(Saved entries)
[Start of section]
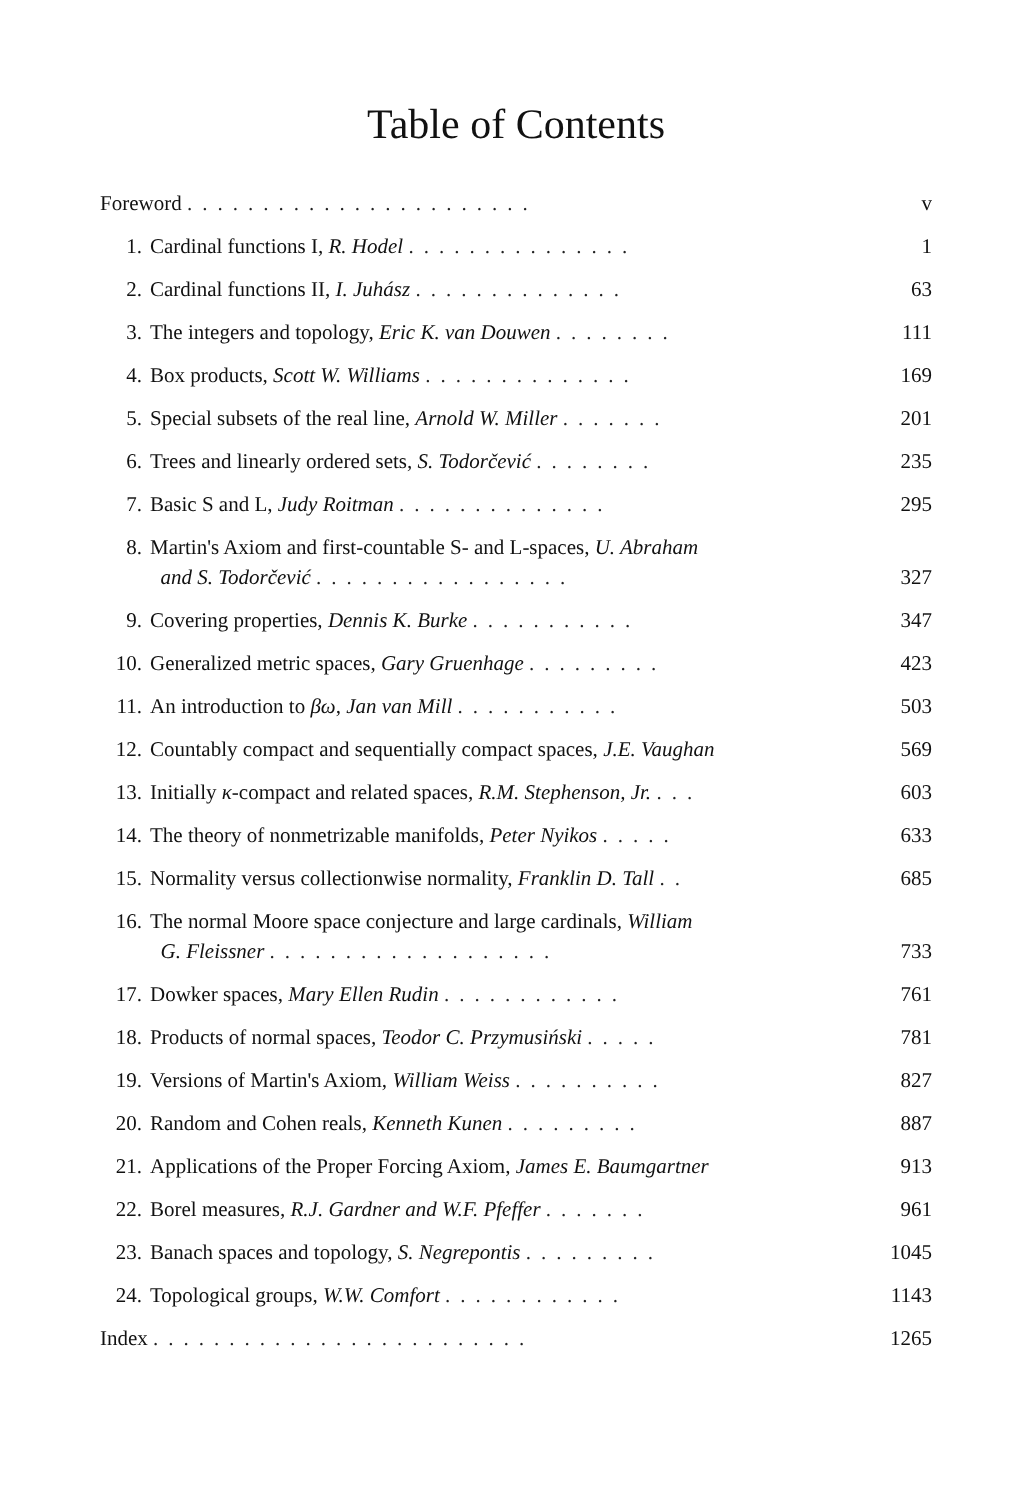Table of Contents
Foreword ....................... v
1. Cardinal functions I, R. Hodel ............... 1
2. Cardinal functions II, I. Juhász .............. 63
3. The integers and topology, Eric K. van Douwen ........ 111
4. Box products, Scott W. Williams .............. 169
5. Special subsets of the real line, Arnold W. Miller ....... 201
6. Trees and linearly ordered sets, S. Todorčević ........ 235
7. Basic S and L, Judy Roitman .............. 295
8. Martin's Axiom and first-countable S- and L-spaces, U. Abraham
and S. Todorčević .................
327
9. Covering properties, Dennis K. Burke ........... 347
10. Generalized metric spaces, Gary Gruenhage ......... 423
11. An introduction to βω, Jan van Mill ........... 503
12. Countably compact and sequentially compact spaces, J.E. Vaughan 569
13. Initially κ-compact and related spaces, R.M. Stephenson, Jr. ... 603
14. The theory of nonmetrizable manifolds, Peter Nyikos ..... 633
15. Normality versus collectionwise normality, Franklin D. Tall .. 685
16. The normal Moore space conjecture and large cardinals, William
G. Fleissner ...................
733
17. Dowker spaces, Mary Ellen Rudin ............ 761
18. Products of normal spaces, Teodor C. Przymusiński ..... 781
19. Versions of Martin's Axiom, William Weiss .......... 827
20. Random and Cohen reals, Kenneth Kunen ......... 887
21. Applications of the Proper Forcing Axiom, James E. Baumgartner 913
22. Borel measures, R.J. Gardner and W.F. Pfeffer ....... 961
23. Banach spaces and topology, S. Negrepontis ......... 1045
24. Topological groups, W.W. Comfort ............ 1143
Index ......................... 1265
[End of section]
Gather all lines with the string "Axiom" from the data.

8. Martin's Axiom and first-countable S- and L-spaces, U. Abraham
19. Versions of Martin's Axiom, William Weiss .......... 827
21. Applications of the Proper Forcing Axiom, James E. Baumgartner 913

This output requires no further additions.